When it comes to property taxes, low-income seniors do qualify for a bit of a break. Through the Nebraska Homestead Exemption, single retirees who earn no more than $43,200 and couples who make no more than $51,300 get some relief. Precisely how much depends on the exact income level. However, for incomes below $29,401 and $34,501, respectively, the percentage of relief is set at 100 percent.

Part-Time Job Opportunities

Many soon-to-be retirees don’t plan on completely exiting the workforce. Instead, they transition to part-time jobs, giving them an extra source of income and allowing their retirement savings to last longer.

When it comes to part-time job opportunities, Nebraska usually has quite a bit to offer. Even in April 2020, during the early days of the pandemic and a quick spike in job losses, Nebraska’s unemployment rate was just 8.7 percent. That was six percentage points lower than the national average at that time, which was 14.7 percent.

The trend of staying under the national average continued as initial recovery efforts were underway. By October 2020, Nebraska has an unemployment rate of 3.0 percent, just 0.1 percentage point higher than pre-pandemic numbers. The national average wasn’t so lucky. While it declined to 6.9 percent by October 2020, that’s still 2.5 percentage points higher than the average in March 2020.

Since unemployment is low in Nebraska, part-time jobs should be reasonably available. However, the city you choose will impact availability, as well as the kind of position you want to pursue. Additionally, COVID-19 is still a concern today, and the situation remains fluid. As a result, opportunities could become less available at any moment should the pandemic lead to a sudden bad turn.

Best Cities for Retirees in Nebraska

When you want to retire well, the city you decide to call home matters. It impacts your access to critical amenities, including healthcare, entertainment options, and more. Plus, it influences how you live life on a daily basis.

If you’re looking for a bigger city feel, Lincoln might be your perfect retirement city. It’s experienced dramatic growth in recent years, so amenities are plentiful. Plus, entertainment options are expanding, and the nearby colleges keep the vibe youthful. There are also several retirement communities that are incredibly popular with active seniors, which could be a bonus for some soon-to-be retirees.

Papillion could be another great option for retirees. It’s a suburb of Omaha, so you are close to big-city amenities. However, this city has a small-town feel, making it excellent for seniors who want to slow things down and savor retirement. Along with a quaint downtown, you’ll also find golf courses, parks, and more.

La Vista is another Omaha suburb that has a ton to offer. It’s affordable, friendly, and close to big city amenities. Plus, it’s popular with families, which may make it perfect for some retirees who aren’t necessarily looking for a retirement community.
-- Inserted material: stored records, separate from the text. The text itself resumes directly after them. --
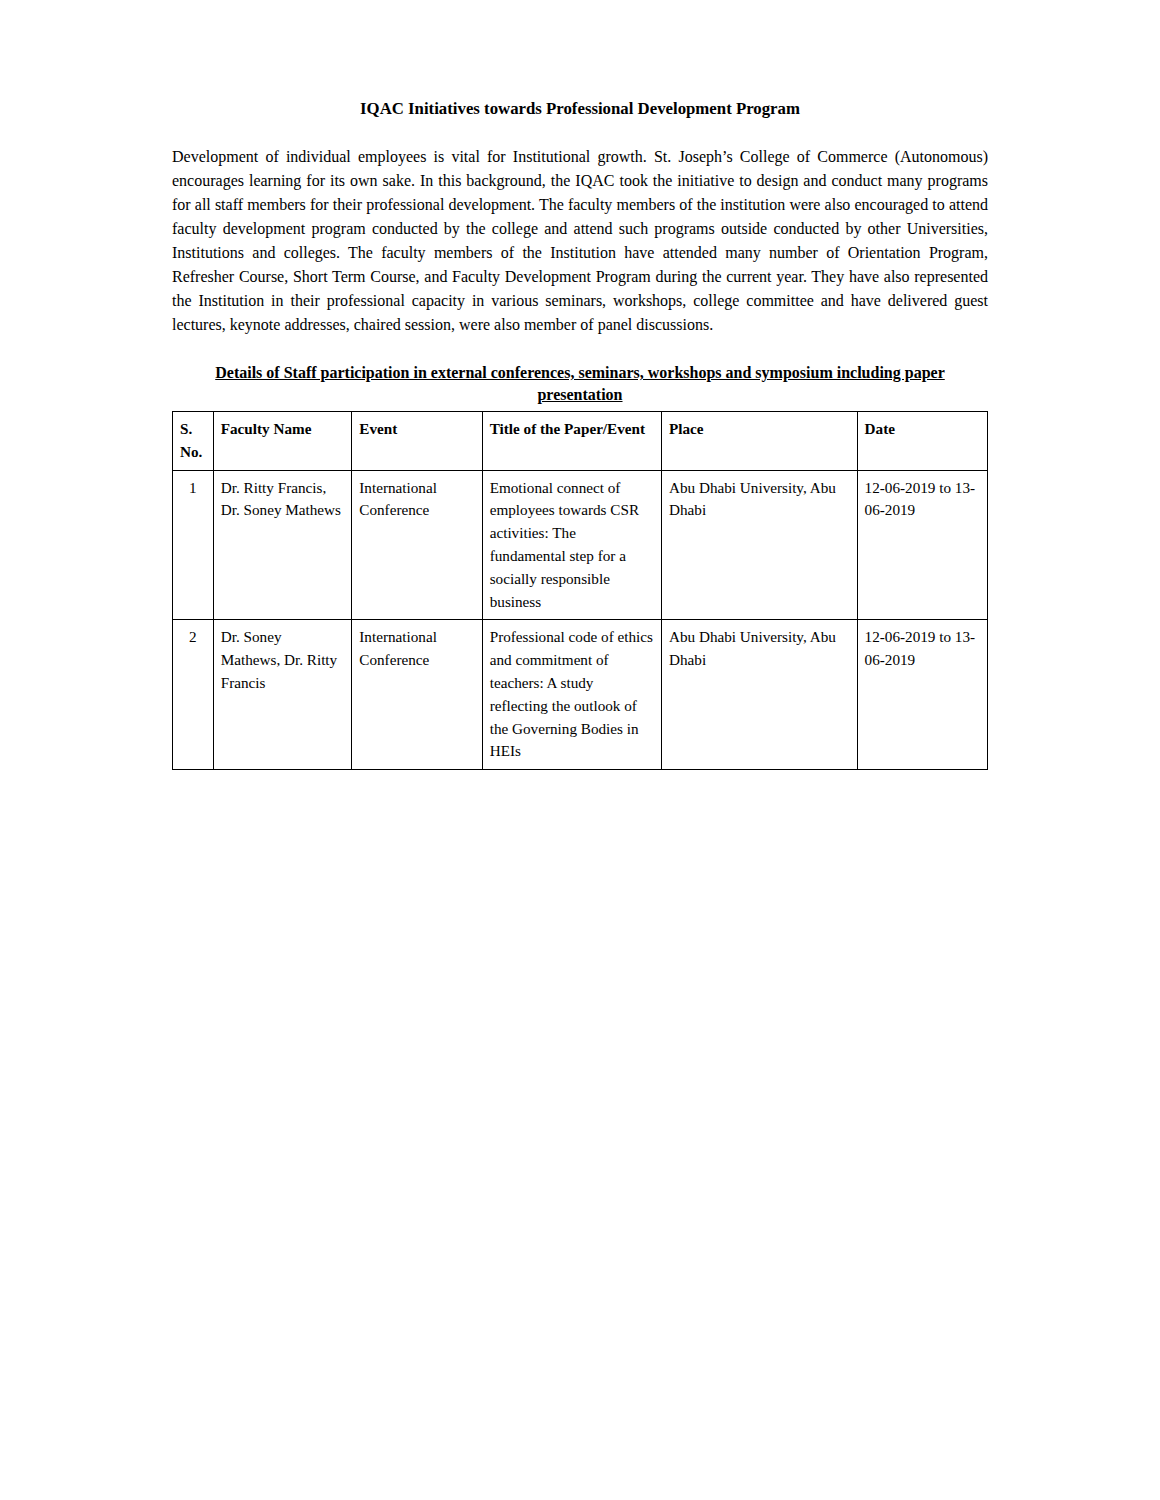IQAC Initiatives towards Professional Development Program
Development of individual employees is vital for Institutional growth. St. Joseph’s College of Commerce (Autonomous) encourages learning for its own sake. In this background, the IQAC took the initiative to design and conduct many programs for all staff members for their professional development. The faculty members of the institution were also encouraged to attend faculty development program conducted by the college and attend such programs outside conducted by other Universities, Institutions and colleges. The faculty members of the Institution have attended many number of Orientation Program, Refresher Course, Short Term Course, and Faculty Development Program during the current year. They have also represented the Institution in their professional capacity in various seminars, workshops, college committee and have delivered guest lectures, keynote addresses, chaired session, were also member of panel discussions.
Details of Staff participation in external conferences, seminars, workshops and symposium including paper presentation
| S. No. | Faculty Name | Event | Title of the Paper/Event | Place | Date |
| --- | --- | --- | --- | --- | --- |
| 1 | Dr. Ritty Francis, Dr. Soney Mathews | International Conference | Emotional connect of employees towards CSR activities: The fundamental step for a socially responsible business | Abu Dhabi University, Abu Dhabi | 12-06-2019 to 13-06-2019 |
| 2 | Dr. Soney Mathews, Dr. Ritty Francis | International Conference | Professional code of ethics and commitment of teachers: A study reflecting the outlook of the Governing Bodies in HEIs | Abu Dhabi University, Abu Dhabi | 12-06-2019 to 13-06-2019 |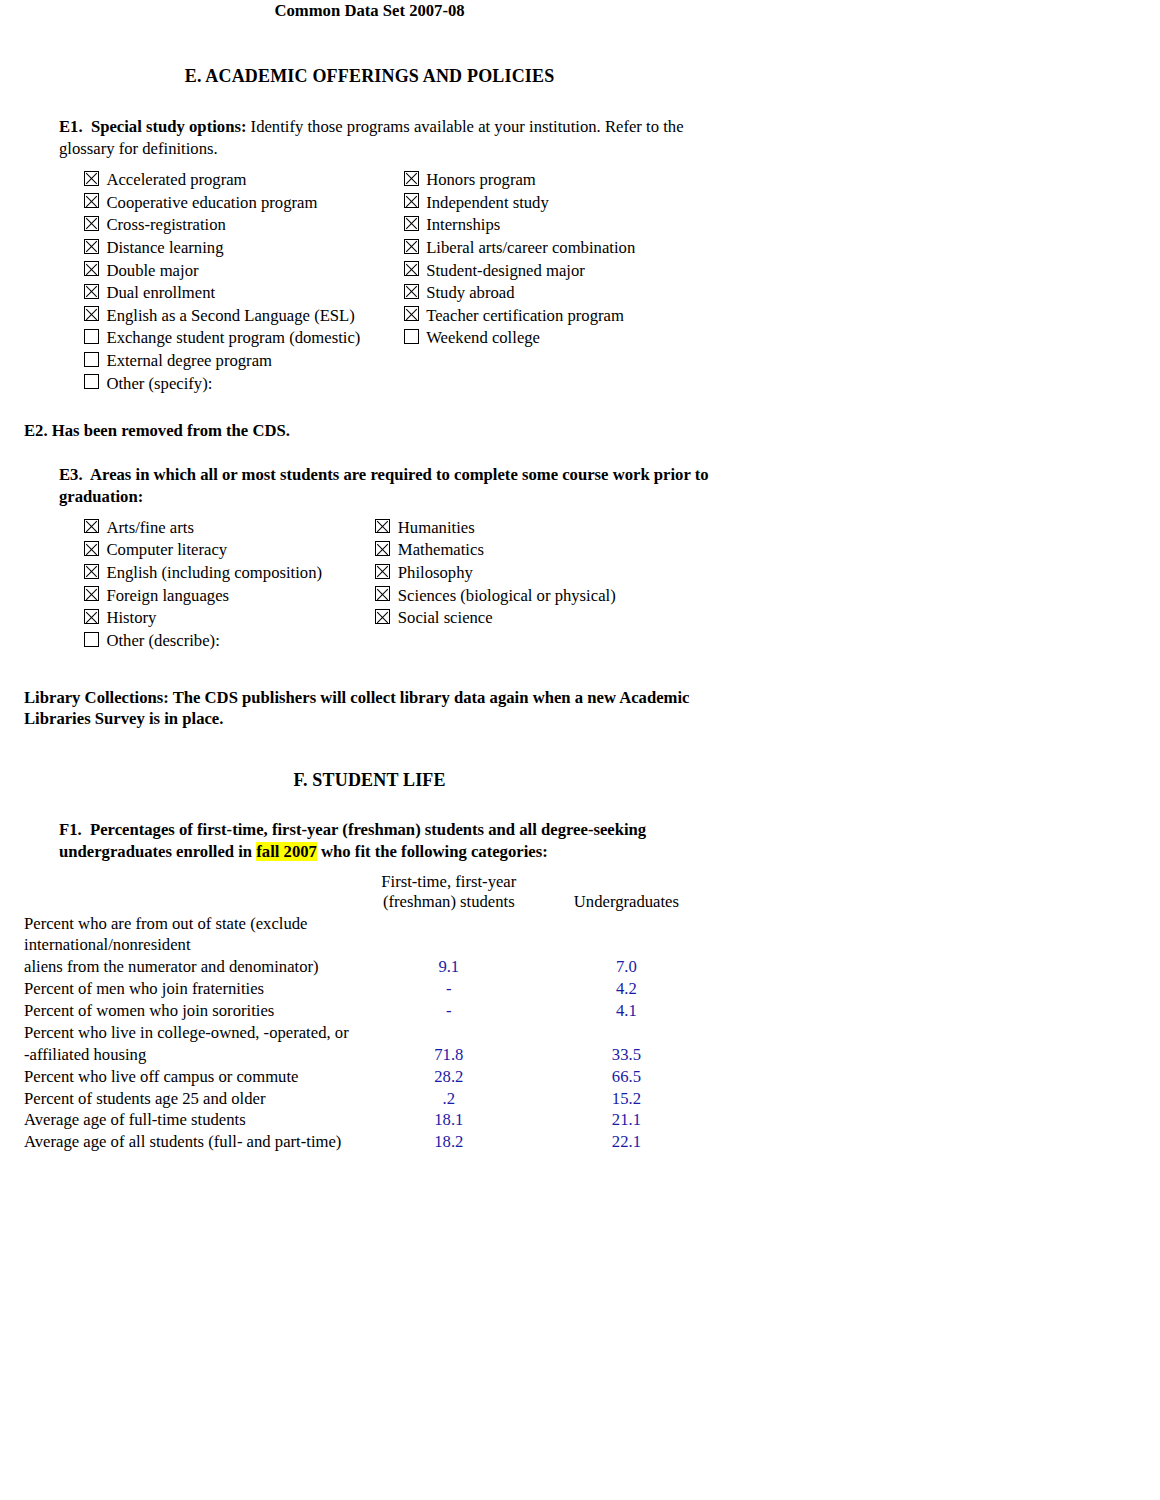Common Data Set 2007-08
E. ACADEMIC OFFERINGS AND POLICIES
E1. Special study options: Identify those programs available at your institution. Refer to the glossary for definitions.
| Accelerated program | Honors program |
| Cooperative education program | Independent study |
| Cross-registration | Internships |
| Distance learning | Liberal arts/career combination |
| Double major | Student-designed major |
| Dual enrollment | Study abroad |
| English as a Second Language (ESL) | Teacher certification program |
| Exchange student program (domestic) | Weekend college |
| External degree program | |
| Other (specify): | |
E2. Has been removed from the CDS.
E3. Areas in which all or most students are required to complete some course work prior to graduation:
| Arts/fine arts | Humanities |
| Computer literacy | Mathematics |
| English (including composition) | Philosophy |
| Foreign languages | Sciences (biological or physical) |
| History | Social science |
| Other (describe): | |
Library Collections: The CDS publishers will collect library data again when a new Academic Libraries Survey is in place.
F. STUDENT LIFE
F1. Percentages of first-time, first-year (freshman) students and all degree-seeking undergraduates enrolled in fall 2007 who fit the following categories:
| | First-time, first-year (freshman) students | Undergraduates |
| --- | --- | --- |
| Percent who are from out of state (exclude international/nonresident | | |
| aliens from the numerator and denominator) | 9.1 | 7.0 |
| Percent of men who join fraternities | - | 4.2 |
| Percent of women who join sororities | - | 4.1 |
| Percent who live in college-owned, -operated, or -affiliated housing | 71.8 | 33.5 |
| Percent who live off campus or commute | 28.2 | 66.5 |
| Percent of students age 25 and older | .2 | 15.2 |
| Average age of full-time students | 18.1 | 21.1 |
| Average age of all students (full- and part-time) | 18.2 | 22.1 |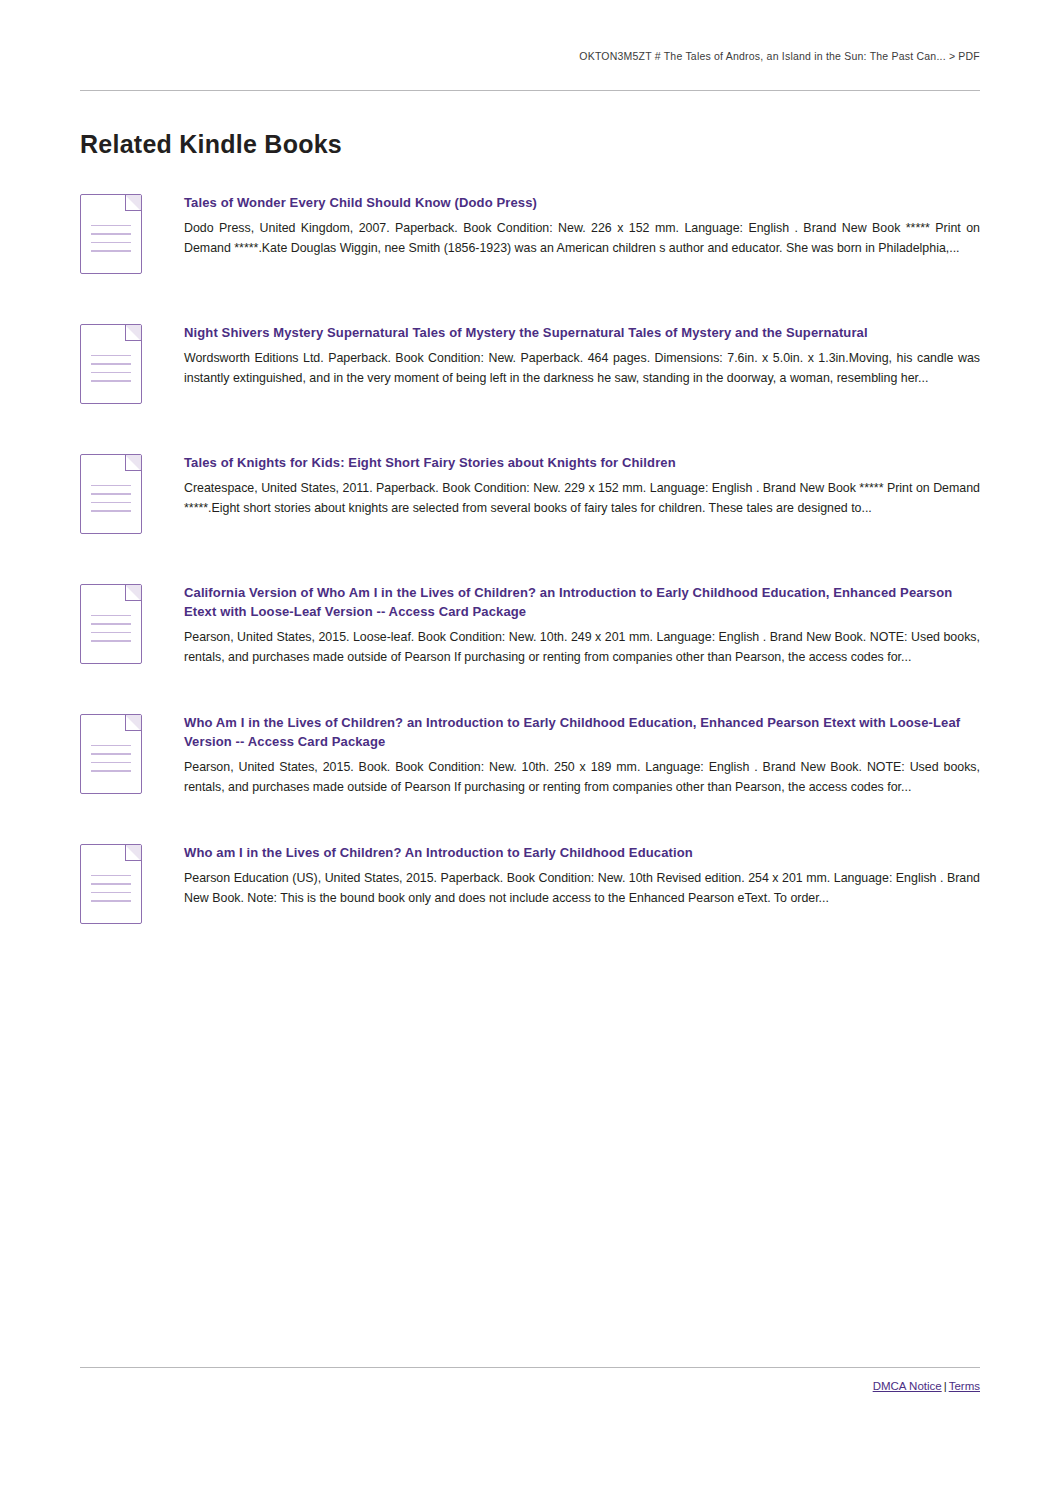OKTON3M5ZT # The Tales of Andros, an Island in the Sun: The Past Can... > PDF
Related Kindle Books
Tales of Wonder Every Child Should Know (Dodo Press)
Dodo Press, United Kingdom, 2007. Paperback. Book Condition: New. 226 x 152 mm. Language: English . Brand New Book ***** Print on Demand *****.Kate Douglas Wiggin, nee Smith (1856-1923) was an American children s author and educator. She was born in Philadelphia,...
Night Shivers Mystery Supernatural Tales of Mystery the Supernatural Tales of Mystery and the Supernatural
Wordsworth Editions Ltd. Paperback. Book Condition: New. Paperback. 464 pages. Dimensions: 7.6in. x 5.0in. x 1.3in.Moving, his candle was instantly extinguished, and in the very moment of being left in the darkness he saw, standing in the doorway, a woman, resembling her...
Tales of Knights for Kids: Eight Short Fairy Stories about Knights for Children
Createspace, United States, 2011. Paperback. Book Condition: New. 229 x 152 mm. Language: English . Brand New Book ***** Print on Demand *****.Eight short stories about knights are selected from several books of fairy tales for children. These tales are designed to...
California Version of Who Am I in the Lives of Children? an Introduction to Early Childhood Education, Enhanced Pearson Etext with Loose-Leaf Version -- Access Card Package
Pearson, United States, 2015. Loose-leaf. Book Condition: New. 10th. 249 x 201 mm. Language: English . Brand New Book. NOTE: Used books, rentals, and purchases made outside of Pearson If purchasing or renting from companies other than Pearson, the access codes for...
Who Am I in the Lives of Children? an Introduction to Early Childhood Education, Enhanced Pearson Etext with Loose-Leaf Version -- Access Card Package
Pearson, United States, 2015. Book. Book Condition: New. 10th. 250 x 189 mm. Language: English . Brand New Book. NOTE: Used books, rentals, and purchases made outside of Pearson If purchasing or renting from companies other than Pearson, the access codes for...
Who am I in the Lives of Children? An Introduction to Early Childhood Education
Pearson Education (US), United States, 2015. Paperback. Book Condition: New. 10th Revised edition. 254 x 201 mm. Language: English . Brand New Book. Note: This is the bound book only and does not include access to the Enhanced Pearson eText. To order...
DMCA Notice|Terms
Kearney can also be an exceptional choice. It’s larger than the two Omaha suburbs above, so more amenities are available in-town. However, it’s much smaller than Lincoln, so there’s less hustle-and-bustle and more local charm.

How Much Money You Need to Retire Well in Nebraska

With Nebraska’s lower cost of living, you may not need as much in savings to retire well in the Cornhusker State. While the city you opt to move to will play a role, Nebraska is affordable overall, and that can work in your favor.

Typically, having access to around $58,826 a year in income should allow you to retire well in Nebraska. Addressing your needs shouldn’t be an issue, and you’ll be able to cover quite a few wants as well. That allows you to have a comfortable, enjoyable retirement, ensuring your golden years are some of the best times of your life.